Pihaknya pun menerima banyak laporan dari kepala SPPG tentang mitra yang mark-up harga di atas harga eceran total (HET) dan memaksa mereka menerima bahan baku berkualitas buruk. Kondisi ini harus dicek langsung di lapangan. 

"Tolong data semua. Anda keliling, cek langsung ke SPPG-SPPG, di mana saja yang terjadi mark-up ini," ujarnya.

Nanik menegaskan, jika Badan Pengawas Keuangan (BPK) menemukan mark-up bahan pangan dengan harga di atas HET dalam laporan keuangan SPPG, maka kepala SPPG yang harus bertanggung jawab berurusan dengan hukum.

"Mitra bisa ongkang-ongkang, tapi Anda (kepala SPPG) yang harus berhadapan dengan hukum," tegas Nanik.

Ia bahkan mengancam para mitra nakal yang telah mark-up harga bahan pangan di atas HET, dan memaksa kepala SPPG untuk menerima bahan baku pangan dari pemasok yang mereka tunjuk, apalagi dengan kualitas buruk.

"Kepala SPPG, silakan anda sampaikan kepada mitra, kalau ada yang ketahuan mark-up harga pangan, dan hanya menyediakan satu atau dua pemasok saja, maka akan saya suspend!" ancam Nanik.

Nanik juga mengingatkan, pemasok bahan baku pangan untuk dapur MBG, tidak boleh didominasi oleh pemasok yang diarahkan mitra. SPPG justru harus memberdayakan kelompok tani, peternak, nelayan, koperasi, dan UMKM di sekitar dapur MBG untuk menjadi pemasok bahan pangan. Koperasi yang dimaksud juga bukan koperasi buatan mitra yang sekadar untuk mengakali aturan.

Dengan banyaknya pemasok bahan pangan yang terlibat, kata dia, diharapkan masyarakat di sekitar dapur juga ikut merasakan manfaat Program MBG, karena roda ekonomi di desa bergerak.
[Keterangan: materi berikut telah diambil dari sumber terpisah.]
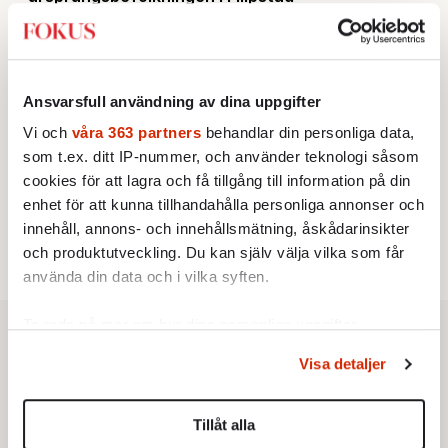
KRÖNIKA
2.
Sakine Madon:
Efter islamistdådet oroar sig
vänstern för Agnes Wold
STICKET
3.
Dan Korn:
Quisling, quislingar och sten i glashus
Ansvarsfull användning av dina uppgifter
KRÖNIKA
4.
Frans Wachtmeister:
Ja, AC är ett hot mot den
Vi och
våra 363 partners
behandlar din personliga data,
franska civilisationen
som t.ex. ditt IP-nummer, och använder teknologi såsom
UTRIKES
5.
Därför liknar Putin både tsaren och Stalin
cookies för att lagra och få tillgång till information på din
Av: Bengt Jangfeldt
enhet för att kunna tillhandahålla personliga annonser och
STICKET
6.
Christoffer Jonsson:
Inte nu igen, Vänsterpartiet!
innehåll, annons- och innehållsmätning, åskådarinsikter
och produktutveckling. Du kan själv välja vilka som får
använda din data och i vilka syften.
Ta reda på mer om hur dina personliga uppgifter
behandlas och ställ in dina preferenser i
detaljsektionen
.
Visa detaljer
Du kan ändra eller dra tillbaka ditt samtycke när som
helst från cookie-förklaringen.
Tillåt alla
Vi använder enhetsidentifierare för att anpassa innehållet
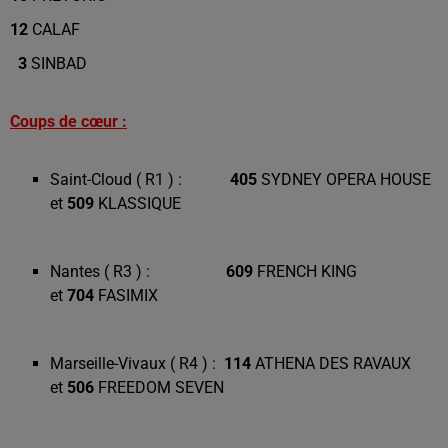
12
CALAF
3
SINBAD
Coups de cœur :
Saint-Cloud ( R1 ) :
405
SYDNEY OPERA HOUSE
et
509
KLASSIQUE
Nantes ( R3 ) :
609
FRENCH KING
et
704
FASIMIX
Marseille-Vivaux ( R4 ) :
114
ATHENA DES RAVAUX
et
506
FREEDOM SEVEN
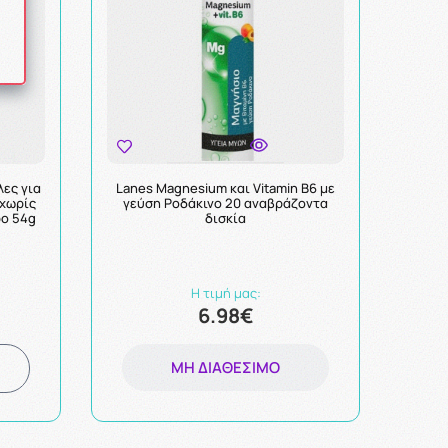
λες για
Lanes Magnesium και Vitamin B6 με
 χωρίς
γεύση Ροδάκινο 20 αναβράζοντα
ρο 54g
δισκία
Η τιμή μας:
6.98€
ΜΗ ΔΙΑΘΈΣΙΜΟ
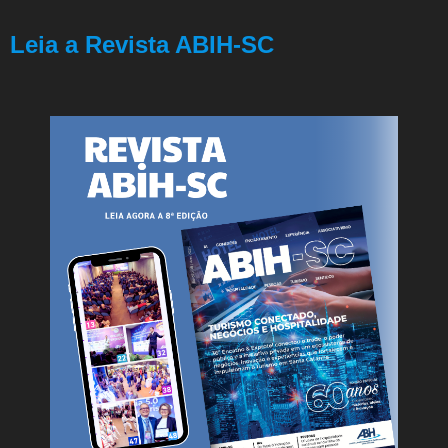
Leia a Revista ABIH-SC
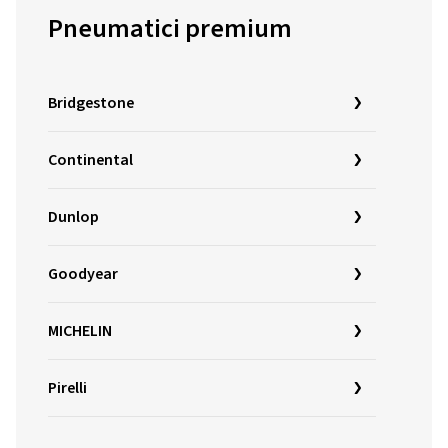
Pneumatici premium
Bridgestone
Continental
Dunlop
Goodyear
MICHELIN
Pirelli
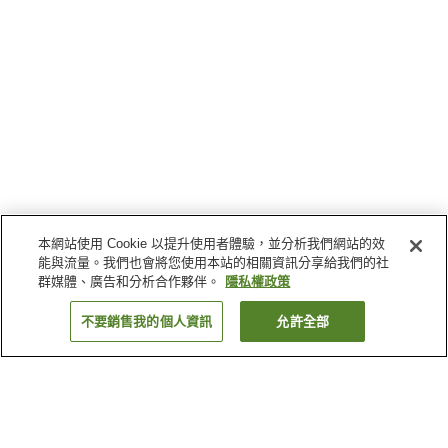
本網站使用 Cookie 以提升使用者體驗，並分析我們網站的效
能與流量。我們也會將您使用本站的相關資訊分享給我們的社
群媒體、廣告和分析合作夥伴。
隱私權政策
不要銷售我的個人資訊
允許全部
返回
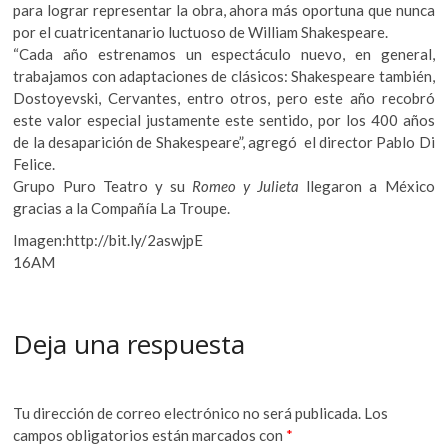
para lograr representar la obra, ahora más oportuna que nunca
por el cuatricentanario luctuoso de William Shakespeare.
“Cada año estrenamos un espectáculo nuevo, en general,
trabajamos con adaptaciones de clásicos: Shakespeare también,
Dostoyevski, Cervantes, entro otros, pero este año recobró
este valor especial justamente este sentido, por los 400 años
de la desaparición de Shakespeare”, agregó el director Pablo Di
Felice.
Grupo Puro Teatro y su
Romeo y Julieta
llegaron a México
gracias a la Compañía La Troupe.
Imagen:http://bit.ly/2aswjpE
16AM
Deja una respuesta
Tu dirección de correo electrónico no será publicada.
Los
campos obligatorios están marcados con
*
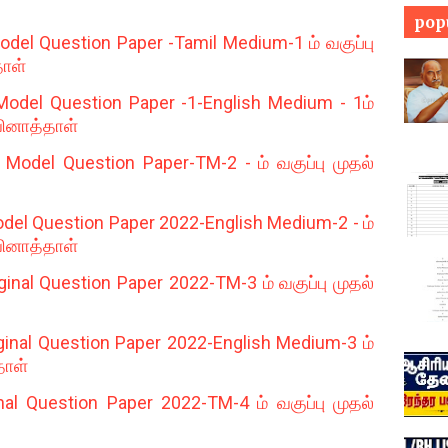
pop
el Question Paper -Tamil Medium-1 ம் வகுப்பு
தாள்
odel Question Paper -1-English Medium - 1ம்
 வினாத்தாள்
odel Question Paper-TM-2 - ம் வகுப்பு முதல்
el Question Paper 2022-English Medium-2 - ம்
 வினாத்தாள்
inal Question Paper 2022-TM-3 ம் வகுப்பு முதல்
ginal Question Paper 2022-English Medium-3 ம்
தாள்
al Question Paper 2022-TM-4 ம் வகுப்பு முதல்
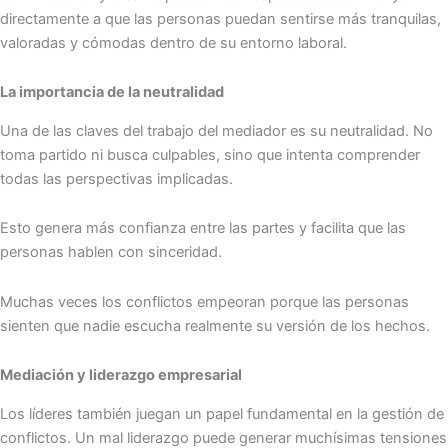
directamente a que las personas puedan sentirse más tranquilas,
valoradas y cómodas dentro de su entorno laboral.
La importancia de la neutralidad
Una de las claves del trabajo del mediador es su neutralidad. No
toma partido ni busca culpables, sino que intenta comprender
todas las perspectivas implicadas.
Esto genera más confianza entre las partes y facilita que las
personas hablen con sinceridad.
Muchas veces los conflictos empeoran porque las personas
sienten que nadie escucha realmente su versión de los hechos.
Mediación y liderazgo empresarial
Los líderes también juegan un papel fundamental en la gestión de
conflictos. Un mal liderazgo puede generar muchísimas tensiones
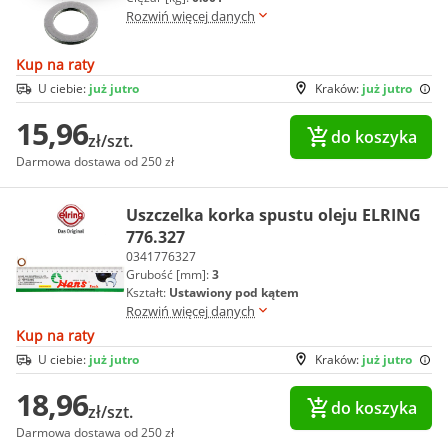
Rozwiń więcej danych
Kup na raty
U ciebie:
już jutro
Kraków:
już jutro
15,96
do koszyka
zł/szt.
Darmowa dostawa od 250 zł
Uszczelka korka spustu oleju ELRING
776.327
0341776327
Grubość [mm]:
3
Kształt:
Ustawiony pod kątem
Rozwiń więcej danych
Kup na raty
U ciebie:
już jutro
Kraków:
już jutro
18,96
do koszyka
zł/szt.
Darmowa dostawa od 250 zł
"SPPG harus menggunakan minimal 15 pemasok bahan baku pangan untuk memenuhi kebutuhan masing-masing," tuturnya.

Pelibatan masyarakat lokal sebagai pemasok dapur MBG juga telah diatur dalam Peraturan Presiden (Perpres) nomor 115 tahun 2025 tentang Tata Kelola Penyelenggaraan MBG. Di pasal 38 ayat 1, disebutkan Penyelenggaraan MBG memprioritaskan penggunaan produk dalam negeri dan pelibatan usaha mikro, usaha kecil, perseroan perorangan, koperasi, koperasi desa/kelurahan merah putih, dan Badan Usaha Milik Desa.